_Text excerpt_

Hotel-Data-Analysis

IST 687 Project

Description

  1. The Hotel Industry, in general, has always been volatile when it comes to reservation and cancellation of rooms. Some customers have reserved hotel rooms months, sometimes even a year before arrival. However, many of these customers potentially cancel bookings due to unforeseen reasons and other factors.
  2. Several attributes cause this to happen. After analysis, we found several factors that when targeted can significantly reduce cancellations. Thus, as data scientists, on behalf of the hotel industry, we aim to understand the historical data and analyze hotel booking trends. These factors can be used to report the trends and predict future bookings.
  3. With the various insights and analyses obtained, we aim to generate insights that can help drive business decisions on how to reduce cancellation bookings and essentially improve profits in the hotel business.

Technical Details

  1. There are 20 features and 40,060 observations available in the dataset.
  2. The dataset is not overwritten, and columns are not renamed for ease of understanding and coding.

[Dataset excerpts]
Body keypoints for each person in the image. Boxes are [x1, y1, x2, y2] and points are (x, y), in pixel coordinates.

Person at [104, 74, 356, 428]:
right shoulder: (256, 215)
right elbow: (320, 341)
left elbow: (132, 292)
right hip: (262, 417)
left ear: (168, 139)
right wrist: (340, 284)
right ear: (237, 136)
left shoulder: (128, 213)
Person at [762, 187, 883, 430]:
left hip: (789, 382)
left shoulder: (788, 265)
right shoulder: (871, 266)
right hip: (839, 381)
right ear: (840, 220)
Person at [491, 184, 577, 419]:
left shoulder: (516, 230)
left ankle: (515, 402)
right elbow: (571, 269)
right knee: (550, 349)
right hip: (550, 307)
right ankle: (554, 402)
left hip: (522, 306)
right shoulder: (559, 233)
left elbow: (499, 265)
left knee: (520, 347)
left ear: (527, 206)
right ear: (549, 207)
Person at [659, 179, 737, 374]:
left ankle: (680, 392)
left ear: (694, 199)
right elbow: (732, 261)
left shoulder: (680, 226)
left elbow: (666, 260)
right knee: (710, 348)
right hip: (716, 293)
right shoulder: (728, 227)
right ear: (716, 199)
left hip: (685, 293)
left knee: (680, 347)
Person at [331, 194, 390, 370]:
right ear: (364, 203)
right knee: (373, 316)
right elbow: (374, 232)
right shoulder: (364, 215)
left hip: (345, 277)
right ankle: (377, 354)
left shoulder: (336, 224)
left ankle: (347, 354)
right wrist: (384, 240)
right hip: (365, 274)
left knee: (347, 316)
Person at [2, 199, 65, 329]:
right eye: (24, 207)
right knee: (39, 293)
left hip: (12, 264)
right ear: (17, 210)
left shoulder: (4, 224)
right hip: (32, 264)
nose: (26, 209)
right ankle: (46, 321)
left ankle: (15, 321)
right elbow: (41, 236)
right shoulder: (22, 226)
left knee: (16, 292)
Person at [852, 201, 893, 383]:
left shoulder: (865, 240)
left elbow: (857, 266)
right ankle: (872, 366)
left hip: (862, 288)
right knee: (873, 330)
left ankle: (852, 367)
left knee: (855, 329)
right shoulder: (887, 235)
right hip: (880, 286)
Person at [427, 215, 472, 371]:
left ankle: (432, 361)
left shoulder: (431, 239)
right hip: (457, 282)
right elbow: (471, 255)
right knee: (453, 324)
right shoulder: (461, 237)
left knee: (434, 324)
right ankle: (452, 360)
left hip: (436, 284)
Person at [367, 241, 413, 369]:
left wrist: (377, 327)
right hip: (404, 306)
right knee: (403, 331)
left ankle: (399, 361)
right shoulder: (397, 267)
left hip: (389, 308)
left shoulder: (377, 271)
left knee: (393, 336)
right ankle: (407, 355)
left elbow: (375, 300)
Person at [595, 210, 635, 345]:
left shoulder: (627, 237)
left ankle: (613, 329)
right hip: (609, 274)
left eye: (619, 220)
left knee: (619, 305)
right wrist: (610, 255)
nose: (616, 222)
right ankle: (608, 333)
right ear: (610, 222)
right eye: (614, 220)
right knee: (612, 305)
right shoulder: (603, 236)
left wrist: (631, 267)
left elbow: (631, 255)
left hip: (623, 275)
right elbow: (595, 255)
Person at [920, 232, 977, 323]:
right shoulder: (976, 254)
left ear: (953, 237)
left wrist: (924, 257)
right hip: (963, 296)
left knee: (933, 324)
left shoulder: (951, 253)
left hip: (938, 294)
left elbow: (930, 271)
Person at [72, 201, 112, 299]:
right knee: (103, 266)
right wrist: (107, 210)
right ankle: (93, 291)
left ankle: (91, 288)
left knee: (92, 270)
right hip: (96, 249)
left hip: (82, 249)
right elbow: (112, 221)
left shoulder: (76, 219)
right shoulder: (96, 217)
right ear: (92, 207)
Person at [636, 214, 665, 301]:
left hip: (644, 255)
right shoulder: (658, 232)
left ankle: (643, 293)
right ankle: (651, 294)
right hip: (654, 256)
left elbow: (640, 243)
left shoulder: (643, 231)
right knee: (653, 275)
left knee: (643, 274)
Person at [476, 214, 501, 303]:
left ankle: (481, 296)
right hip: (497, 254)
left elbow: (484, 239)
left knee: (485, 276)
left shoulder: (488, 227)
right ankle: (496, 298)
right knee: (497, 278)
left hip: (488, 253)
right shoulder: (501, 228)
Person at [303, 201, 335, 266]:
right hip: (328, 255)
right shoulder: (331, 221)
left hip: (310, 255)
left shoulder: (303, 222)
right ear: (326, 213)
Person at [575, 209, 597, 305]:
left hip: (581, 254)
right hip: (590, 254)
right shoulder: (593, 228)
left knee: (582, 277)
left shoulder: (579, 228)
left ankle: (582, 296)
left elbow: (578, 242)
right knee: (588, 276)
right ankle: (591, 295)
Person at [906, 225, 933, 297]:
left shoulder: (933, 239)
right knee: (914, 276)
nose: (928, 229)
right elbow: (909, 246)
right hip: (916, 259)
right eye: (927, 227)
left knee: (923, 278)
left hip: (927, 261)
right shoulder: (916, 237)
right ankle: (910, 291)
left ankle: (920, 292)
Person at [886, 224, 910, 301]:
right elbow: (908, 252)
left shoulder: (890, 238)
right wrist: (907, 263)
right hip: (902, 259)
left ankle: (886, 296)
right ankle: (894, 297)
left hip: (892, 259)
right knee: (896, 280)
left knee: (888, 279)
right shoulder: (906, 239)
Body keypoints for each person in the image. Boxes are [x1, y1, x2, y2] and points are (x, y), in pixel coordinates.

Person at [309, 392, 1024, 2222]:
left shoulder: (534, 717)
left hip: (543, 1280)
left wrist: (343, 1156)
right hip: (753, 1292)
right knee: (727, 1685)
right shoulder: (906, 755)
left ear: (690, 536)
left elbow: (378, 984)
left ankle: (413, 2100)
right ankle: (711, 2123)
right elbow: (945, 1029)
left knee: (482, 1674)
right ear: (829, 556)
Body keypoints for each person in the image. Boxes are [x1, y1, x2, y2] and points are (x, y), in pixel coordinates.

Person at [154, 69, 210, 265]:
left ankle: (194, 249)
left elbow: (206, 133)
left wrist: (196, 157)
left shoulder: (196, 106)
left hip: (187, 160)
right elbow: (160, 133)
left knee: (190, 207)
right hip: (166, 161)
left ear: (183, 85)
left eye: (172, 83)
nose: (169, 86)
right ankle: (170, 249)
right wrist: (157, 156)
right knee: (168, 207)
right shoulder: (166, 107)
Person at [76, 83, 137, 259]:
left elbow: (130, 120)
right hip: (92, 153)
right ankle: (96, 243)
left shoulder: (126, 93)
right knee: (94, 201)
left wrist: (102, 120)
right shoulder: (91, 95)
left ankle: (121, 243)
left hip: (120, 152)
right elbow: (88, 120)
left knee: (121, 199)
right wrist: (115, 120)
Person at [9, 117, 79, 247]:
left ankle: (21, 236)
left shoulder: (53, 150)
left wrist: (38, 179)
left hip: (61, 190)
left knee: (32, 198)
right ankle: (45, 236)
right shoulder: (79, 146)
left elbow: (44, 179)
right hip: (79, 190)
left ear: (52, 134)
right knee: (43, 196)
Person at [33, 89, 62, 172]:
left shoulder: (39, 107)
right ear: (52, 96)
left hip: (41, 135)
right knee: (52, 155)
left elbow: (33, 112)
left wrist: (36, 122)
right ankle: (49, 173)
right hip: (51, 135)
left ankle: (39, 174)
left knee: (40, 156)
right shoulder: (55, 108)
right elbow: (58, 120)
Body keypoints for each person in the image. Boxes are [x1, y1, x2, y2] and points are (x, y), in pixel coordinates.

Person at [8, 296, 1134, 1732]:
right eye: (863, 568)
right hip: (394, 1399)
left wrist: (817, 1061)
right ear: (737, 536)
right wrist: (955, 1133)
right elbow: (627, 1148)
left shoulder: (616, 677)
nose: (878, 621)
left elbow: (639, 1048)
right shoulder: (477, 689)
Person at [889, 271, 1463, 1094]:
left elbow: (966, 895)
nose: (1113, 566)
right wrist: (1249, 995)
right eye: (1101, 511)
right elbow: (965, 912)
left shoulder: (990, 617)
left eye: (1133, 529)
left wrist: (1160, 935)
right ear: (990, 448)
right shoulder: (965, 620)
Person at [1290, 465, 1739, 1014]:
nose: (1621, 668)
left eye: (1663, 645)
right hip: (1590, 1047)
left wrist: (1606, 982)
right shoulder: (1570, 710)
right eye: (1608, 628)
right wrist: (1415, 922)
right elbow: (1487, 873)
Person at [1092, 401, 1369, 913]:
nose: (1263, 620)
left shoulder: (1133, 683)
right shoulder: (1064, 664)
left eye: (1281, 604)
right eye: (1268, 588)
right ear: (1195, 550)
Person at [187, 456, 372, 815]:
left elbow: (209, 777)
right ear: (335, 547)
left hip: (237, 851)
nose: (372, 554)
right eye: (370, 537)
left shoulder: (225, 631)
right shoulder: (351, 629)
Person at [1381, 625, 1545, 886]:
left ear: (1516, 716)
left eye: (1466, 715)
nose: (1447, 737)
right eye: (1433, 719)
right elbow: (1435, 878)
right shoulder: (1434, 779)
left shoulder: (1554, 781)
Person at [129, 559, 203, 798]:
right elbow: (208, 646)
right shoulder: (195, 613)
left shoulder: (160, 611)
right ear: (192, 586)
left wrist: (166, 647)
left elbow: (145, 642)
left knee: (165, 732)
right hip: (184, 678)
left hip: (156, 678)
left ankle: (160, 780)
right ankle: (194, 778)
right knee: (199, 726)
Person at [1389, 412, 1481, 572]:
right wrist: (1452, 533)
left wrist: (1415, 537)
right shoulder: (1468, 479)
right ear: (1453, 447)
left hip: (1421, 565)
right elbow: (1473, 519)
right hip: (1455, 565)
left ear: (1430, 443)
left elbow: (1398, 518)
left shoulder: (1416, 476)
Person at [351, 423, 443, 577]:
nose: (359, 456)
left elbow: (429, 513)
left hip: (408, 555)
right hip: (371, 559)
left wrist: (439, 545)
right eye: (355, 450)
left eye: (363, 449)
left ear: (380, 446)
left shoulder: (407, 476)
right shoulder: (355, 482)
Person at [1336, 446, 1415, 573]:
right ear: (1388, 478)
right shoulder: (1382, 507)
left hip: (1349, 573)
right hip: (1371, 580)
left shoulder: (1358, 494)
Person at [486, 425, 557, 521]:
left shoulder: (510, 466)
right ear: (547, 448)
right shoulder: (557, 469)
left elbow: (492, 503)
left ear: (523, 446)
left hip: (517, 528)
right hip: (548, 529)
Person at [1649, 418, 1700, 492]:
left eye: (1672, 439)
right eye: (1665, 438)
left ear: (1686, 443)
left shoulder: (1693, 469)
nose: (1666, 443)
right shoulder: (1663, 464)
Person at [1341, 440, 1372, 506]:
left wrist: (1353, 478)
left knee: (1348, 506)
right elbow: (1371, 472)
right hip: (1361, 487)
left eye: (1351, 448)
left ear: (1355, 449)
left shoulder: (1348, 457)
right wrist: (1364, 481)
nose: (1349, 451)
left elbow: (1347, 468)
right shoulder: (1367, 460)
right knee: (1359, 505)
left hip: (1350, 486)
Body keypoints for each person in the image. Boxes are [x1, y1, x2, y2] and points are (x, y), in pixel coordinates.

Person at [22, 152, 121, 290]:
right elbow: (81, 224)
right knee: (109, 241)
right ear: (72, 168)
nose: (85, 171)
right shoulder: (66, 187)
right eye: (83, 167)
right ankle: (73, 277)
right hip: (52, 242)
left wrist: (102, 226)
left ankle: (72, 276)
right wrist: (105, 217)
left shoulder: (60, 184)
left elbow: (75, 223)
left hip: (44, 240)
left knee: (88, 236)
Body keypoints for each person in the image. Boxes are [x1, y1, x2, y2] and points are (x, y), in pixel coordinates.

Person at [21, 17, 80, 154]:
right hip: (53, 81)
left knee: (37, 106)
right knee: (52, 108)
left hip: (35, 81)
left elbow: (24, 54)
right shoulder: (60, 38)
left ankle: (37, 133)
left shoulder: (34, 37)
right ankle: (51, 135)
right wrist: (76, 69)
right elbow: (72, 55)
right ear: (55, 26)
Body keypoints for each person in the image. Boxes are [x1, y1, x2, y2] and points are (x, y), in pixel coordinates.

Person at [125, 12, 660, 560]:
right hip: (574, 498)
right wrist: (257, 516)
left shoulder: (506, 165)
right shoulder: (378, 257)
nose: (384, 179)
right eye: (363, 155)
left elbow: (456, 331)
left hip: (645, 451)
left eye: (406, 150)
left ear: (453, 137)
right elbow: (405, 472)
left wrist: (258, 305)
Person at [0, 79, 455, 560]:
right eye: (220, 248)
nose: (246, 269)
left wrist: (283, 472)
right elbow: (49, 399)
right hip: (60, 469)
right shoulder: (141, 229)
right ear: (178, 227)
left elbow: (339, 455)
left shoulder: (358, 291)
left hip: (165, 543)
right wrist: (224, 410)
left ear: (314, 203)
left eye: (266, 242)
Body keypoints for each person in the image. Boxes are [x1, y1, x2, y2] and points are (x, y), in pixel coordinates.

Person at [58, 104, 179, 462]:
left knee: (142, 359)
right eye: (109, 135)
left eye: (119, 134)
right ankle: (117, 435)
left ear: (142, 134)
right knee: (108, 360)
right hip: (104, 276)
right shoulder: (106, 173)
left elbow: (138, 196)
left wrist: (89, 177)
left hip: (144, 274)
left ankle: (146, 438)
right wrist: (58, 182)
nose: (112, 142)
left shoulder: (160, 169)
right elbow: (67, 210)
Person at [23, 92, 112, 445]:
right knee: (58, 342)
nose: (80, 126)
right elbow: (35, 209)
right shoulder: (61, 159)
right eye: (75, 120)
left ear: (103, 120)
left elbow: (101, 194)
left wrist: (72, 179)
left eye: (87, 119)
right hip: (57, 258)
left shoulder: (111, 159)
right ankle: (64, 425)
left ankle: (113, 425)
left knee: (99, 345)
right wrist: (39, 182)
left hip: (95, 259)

_Goal of the exercise_
Pick up the hotel data analysis project description after its final sentence and keep writing it.

_Output of the exercise_
  3. Upon checking the NULL and missing values, we found out that there are no missing values; however, the NULL values were present in the country column as string values, which we converted into actual null type variables.
  4. We also identified the categorical values (by converting them into factor variables) and numerical data. We created separate datasets, one to perform association rules mining and another to perform ML classification.

Goals/Objectives

The overall goal of the project is to provide actionable recommendations, based on the insights.

Objective

  1. To perform analysis on columns such as cancellation, customer type, market segment, among other attributes.
  2. Implement various Machine Learning algorithms to predict cancellation.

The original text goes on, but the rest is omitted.